When the town of Vevay lost power for 22 hours on June 18th-19th, many residents and businesses were impacted, but one of the hardest hit was the Vevay IGA, which was forced to discard perishable products and file a claim with its insurance company.
The insurance company had already informed owner Eric Rabe that the store’s insurance coverage would be terminated due to excessive claims that were caused by electrical outages; but a new company agreed to take on the store – although it was for a higher premium and less coverage – and the Vevay IGA was able to reopen.
A public meeting with officials from Duke Energy was then held on July 8th; and the leadership team of the company outlined a six-week plan to trim vegetation and do other work around its power lines to reduce the chance of future power outages caused by vegetation.
On Sunday morning of this week, workers at the Vevay IGA reported to work only to find that the three-phase electrical service – which powers the larger items in the store, such as compressors, refrigerated areas and freezers – had gone off sometime in time period since the store closed on Saturday night.
Duke workers were brought to the scene, and a third-party company was called in, and it was determined that an underground three-phase line that feeds the store was damaged, and needed to be replaced. Regular electric service to the IGA, and also the CVS Pharmacy and the Family Dollar store, which had not been impacted by the break in the three-phase line, had to then be shut down completely so that the work could be completed by workers safely.
Power was restored at approximately 6:40 p.m. Sunday night – an outage of approximately 18 hours that has again resulted in the discarding of perishable food items in the IGA.
The store has not reopened since the outage on Sunday, and Rabe said that he continues to be in the process of working through the Duke Energy system in terms of filing a claim on his most recent loss.
Rabe said that the line that caused the outage on Sunday was the same line that disrupted operations in October of last year, but at that time the line was spliced together; which he saw as only a temporary fix. On Sunday, workers completely replaced the line, eliminating the splice and replacing a line that some estimated was 30-40 years old.
Rabe provided a timeline for the work on Sunday:
• The outage happened sometime between the closing of the store at 9:30 p.m. Saturday night and when store workers came to open the store on Sunday morning at about 4:30 a.m.
• At 4:30 a.m., Rabe said that he called the store’s refrigeration company, because he and others thought that it might be some issue in the store. He said that workers from the company came from Northern Cincinnati, arriving at approximately 6 a.m. After they arrived, Rabe said that those workers quickly told IGA staff that the problem was outside the store, and that nothing internal was wrong.
• Rabe said that Duke was called at 5:30 a.m., and that workers from Duke arrived at the store at approximately 8:30 a.m.
“That person quickly determined that it was a problem underground,” Rabe said. “And they called in another Duke crew, and they also called a third party at 11:30 a.m. to do the trenching. They showed up at 2:30 p.m. and they trenched the line from the pole to the back of the store.”

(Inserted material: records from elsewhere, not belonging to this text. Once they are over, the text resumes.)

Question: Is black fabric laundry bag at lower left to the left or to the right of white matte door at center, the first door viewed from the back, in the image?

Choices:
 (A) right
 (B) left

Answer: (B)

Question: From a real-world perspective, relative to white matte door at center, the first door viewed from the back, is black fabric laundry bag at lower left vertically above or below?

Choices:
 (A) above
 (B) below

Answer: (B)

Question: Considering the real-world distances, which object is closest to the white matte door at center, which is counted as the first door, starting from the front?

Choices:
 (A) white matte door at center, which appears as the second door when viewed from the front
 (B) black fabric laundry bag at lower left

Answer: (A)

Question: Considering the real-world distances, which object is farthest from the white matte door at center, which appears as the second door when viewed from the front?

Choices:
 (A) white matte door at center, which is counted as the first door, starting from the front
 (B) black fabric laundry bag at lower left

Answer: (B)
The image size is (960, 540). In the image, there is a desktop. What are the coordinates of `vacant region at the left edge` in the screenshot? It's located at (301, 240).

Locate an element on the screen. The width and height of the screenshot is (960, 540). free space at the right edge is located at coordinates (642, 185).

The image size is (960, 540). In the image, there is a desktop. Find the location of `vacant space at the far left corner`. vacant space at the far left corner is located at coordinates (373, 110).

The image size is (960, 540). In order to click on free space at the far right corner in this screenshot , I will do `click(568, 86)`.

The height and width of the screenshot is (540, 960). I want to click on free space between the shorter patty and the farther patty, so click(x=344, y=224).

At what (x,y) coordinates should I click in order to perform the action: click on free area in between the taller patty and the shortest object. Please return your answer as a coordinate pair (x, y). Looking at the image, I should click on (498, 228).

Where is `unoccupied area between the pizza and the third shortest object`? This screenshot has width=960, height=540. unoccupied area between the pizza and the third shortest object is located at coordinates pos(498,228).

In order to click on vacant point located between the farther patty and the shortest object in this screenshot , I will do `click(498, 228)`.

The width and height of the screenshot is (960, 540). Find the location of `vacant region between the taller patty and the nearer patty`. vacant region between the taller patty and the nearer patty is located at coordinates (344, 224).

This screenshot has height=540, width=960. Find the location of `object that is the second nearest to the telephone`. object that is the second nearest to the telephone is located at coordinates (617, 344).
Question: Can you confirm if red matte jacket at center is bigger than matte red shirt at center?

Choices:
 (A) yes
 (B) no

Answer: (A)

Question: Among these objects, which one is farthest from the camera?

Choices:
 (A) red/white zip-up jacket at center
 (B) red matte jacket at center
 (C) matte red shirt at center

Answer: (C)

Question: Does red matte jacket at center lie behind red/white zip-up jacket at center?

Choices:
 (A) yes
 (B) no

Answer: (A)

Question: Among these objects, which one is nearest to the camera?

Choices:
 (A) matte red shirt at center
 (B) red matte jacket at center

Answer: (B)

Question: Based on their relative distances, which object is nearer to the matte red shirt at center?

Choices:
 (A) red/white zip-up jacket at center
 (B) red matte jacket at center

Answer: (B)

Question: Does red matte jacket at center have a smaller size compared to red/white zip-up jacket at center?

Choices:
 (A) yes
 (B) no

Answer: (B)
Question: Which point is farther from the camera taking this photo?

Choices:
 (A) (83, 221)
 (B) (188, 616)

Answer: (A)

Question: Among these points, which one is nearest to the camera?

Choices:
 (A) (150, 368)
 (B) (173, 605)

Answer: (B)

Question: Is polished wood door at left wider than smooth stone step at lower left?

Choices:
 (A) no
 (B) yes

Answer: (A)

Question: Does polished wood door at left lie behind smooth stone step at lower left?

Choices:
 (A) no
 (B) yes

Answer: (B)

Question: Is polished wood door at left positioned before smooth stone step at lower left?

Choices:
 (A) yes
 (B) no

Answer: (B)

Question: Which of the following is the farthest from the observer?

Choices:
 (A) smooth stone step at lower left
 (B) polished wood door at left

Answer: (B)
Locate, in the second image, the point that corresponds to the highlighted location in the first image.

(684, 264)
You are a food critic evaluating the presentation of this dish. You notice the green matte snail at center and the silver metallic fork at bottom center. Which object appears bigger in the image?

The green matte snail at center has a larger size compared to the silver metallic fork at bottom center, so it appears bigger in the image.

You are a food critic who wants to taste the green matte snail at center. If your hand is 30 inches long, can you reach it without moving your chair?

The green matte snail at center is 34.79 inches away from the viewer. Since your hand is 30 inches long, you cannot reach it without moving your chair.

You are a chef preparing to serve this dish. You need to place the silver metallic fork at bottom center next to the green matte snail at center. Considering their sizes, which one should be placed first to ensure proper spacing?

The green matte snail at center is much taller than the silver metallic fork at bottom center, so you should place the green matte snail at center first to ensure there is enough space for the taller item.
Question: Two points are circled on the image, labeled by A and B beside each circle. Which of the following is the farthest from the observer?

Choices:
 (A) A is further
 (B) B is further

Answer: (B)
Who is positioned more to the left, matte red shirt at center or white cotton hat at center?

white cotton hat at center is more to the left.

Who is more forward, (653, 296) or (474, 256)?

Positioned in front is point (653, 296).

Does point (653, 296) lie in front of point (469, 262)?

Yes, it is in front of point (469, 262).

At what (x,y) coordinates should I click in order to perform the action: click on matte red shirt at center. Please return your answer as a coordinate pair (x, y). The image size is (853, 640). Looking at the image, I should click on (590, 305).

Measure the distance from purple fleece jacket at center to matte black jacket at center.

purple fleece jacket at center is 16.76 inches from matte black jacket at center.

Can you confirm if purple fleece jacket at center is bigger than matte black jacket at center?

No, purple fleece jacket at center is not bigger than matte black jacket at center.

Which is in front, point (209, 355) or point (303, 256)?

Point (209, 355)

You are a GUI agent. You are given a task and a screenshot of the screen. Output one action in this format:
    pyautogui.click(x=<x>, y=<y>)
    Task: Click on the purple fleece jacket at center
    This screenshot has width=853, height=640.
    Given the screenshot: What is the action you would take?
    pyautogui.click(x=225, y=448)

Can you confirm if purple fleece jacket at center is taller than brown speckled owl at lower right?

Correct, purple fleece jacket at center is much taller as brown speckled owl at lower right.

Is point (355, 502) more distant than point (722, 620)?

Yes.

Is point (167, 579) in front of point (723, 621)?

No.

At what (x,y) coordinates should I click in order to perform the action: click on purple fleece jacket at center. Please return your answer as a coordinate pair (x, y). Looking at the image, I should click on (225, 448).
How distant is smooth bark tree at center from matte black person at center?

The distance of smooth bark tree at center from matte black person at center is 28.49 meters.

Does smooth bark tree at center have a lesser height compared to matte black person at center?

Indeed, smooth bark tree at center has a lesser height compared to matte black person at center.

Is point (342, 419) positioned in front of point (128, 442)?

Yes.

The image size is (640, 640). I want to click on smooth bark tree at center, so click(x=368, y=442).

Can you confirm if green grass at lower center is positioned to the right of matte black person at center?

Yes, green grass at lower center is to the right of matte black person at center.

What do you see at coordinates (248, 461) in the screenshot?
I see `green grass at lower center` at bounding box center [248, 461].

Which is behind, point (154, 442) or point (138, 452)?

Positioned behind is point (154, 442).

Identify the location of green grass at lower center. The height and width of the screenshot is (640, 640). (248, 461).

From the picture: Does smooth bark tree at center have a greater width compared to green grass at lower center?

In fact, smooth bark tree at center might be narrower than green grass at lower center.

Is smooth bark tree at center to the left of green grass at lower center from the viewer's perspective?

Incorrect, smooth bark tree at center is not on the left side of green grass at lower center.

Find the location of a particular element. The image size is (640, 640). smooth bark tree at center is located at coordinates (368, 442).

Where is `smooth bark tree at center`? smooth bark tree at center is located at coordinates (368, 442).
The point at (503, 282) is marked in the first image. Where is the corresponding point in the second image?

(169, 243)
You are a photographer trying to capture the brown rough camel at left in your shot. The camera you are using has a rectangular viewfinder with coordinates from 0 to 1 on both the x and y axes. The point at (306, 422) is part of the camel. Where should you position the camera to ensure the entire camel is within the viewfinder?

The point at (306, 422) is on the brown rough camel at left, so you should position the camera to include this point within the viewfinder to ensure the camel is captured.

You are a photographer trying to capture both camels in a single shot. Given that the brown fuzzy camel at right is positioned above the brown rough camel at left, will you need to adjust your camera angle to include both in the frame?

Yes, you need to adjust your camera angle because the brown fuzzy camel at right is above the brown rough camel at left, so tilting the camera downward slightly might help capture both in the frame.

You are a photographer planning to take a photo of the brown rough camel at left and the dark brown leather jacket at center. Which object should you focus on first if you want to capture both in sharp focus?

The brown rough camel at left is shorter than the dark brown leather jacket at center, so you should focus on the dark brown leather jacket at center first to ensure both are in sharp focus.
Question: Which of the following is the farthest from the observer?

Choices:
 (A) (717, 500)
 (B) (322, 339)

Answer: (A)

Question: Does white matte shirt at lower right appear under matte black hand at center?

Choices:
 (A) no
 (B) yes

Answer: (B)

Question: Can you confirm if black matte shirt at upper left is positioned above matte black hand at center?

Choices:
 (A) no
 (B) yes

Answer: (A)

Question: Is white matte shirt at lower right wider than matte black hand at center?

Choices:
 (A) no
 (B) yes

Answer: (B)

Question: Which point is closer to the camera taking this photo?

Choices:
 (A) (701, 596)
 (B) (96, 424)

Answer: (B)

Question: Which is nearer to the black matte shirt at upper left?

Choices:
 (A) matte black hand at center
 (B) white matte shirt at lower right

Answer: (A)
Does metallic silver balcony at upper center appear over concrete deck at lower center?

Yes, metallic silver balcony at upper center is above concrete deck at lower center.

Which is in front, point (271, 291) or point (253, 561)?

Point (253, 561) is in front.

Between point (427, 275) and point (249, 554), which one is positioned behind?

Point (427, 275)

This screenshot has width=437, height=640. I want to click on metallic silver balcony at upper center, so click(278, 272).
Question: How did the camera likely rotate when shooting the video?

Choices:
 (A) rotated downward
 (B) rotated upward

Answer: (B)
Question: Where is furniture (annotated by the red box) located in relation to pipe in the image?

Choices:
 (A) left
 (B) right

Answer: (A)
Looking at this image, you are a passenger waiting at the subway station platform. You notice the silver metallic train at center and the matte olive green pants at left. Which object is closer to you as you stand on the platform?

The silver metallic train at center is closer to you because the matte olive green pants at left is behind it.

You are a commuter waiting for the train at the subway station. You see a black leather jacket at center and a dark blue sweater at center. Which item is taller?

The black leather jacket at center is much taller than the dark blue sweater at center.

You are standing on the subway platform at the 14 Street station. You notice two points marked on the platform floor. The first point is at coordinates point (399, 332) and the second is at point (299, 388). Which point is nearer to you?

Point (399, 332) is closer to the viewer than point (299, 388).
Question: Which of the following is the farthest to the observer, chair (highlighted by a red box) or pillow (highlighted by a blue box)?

• Once the trenching was completed, the work to replace the entire line occurred; with the electrical service being turned back on at 6:40 p.m. Sunday night.
Rabe said that he filed an official claim with Duke Energy on Monday morning, asking that Duke pay for his losses because the loss occurred due to Duke’s line, not an act of nature. He said that there is no timeline as to when he will hear about his claim, but noted that when he filed a claim (which was denied) after the June outage, he heard from Duke in about a week.
“It was an 88-degree day, perfectly sunny,” Rabe said. “No rain, no weather, no moisture. What could have broken that thing outside of it simply being an old wire? It should have been replaced when they had the workers there back in October.”
Rabe said that the outage on Sunday resulted in the total loss of all the perishable items in the store. He said that a majority of the products were being donated to a food pantry.
If the claim to Duke is denied, Rabe said that his next course of action will be to consider filing a claim with the Indiana Utility Regulatory Commission. The IURC ruled that Duke was liable for past outages in a ruling that was made in July; but Duke is appealing that decision.
So where does this leave the future of the store?
Rabe said that it’s out of his control at this point.
“I have filed a claim with Duke,” Rabe said. “I’m hopeful, but very, very skeptical, that Duke is going to honor the claim; and even if they do honor the claim, I don’t know what that means. I assume they would cover the expenses on this, but from what I hear it’s very rare that it happens.”
Rabe said that everyone has been asking when the store will reopen.
He said that he honestly can’t answer that.
“I have no idea how long this thing could be,” he said. “If it’s going to be three months, I need to make a decision now. If it’s today (the decision on the claim), I may make a different decision…Do I want to reopen the store? Heck yes. I filed a claim with Duke on this last one, so we’ll just have to wait and see what happens.”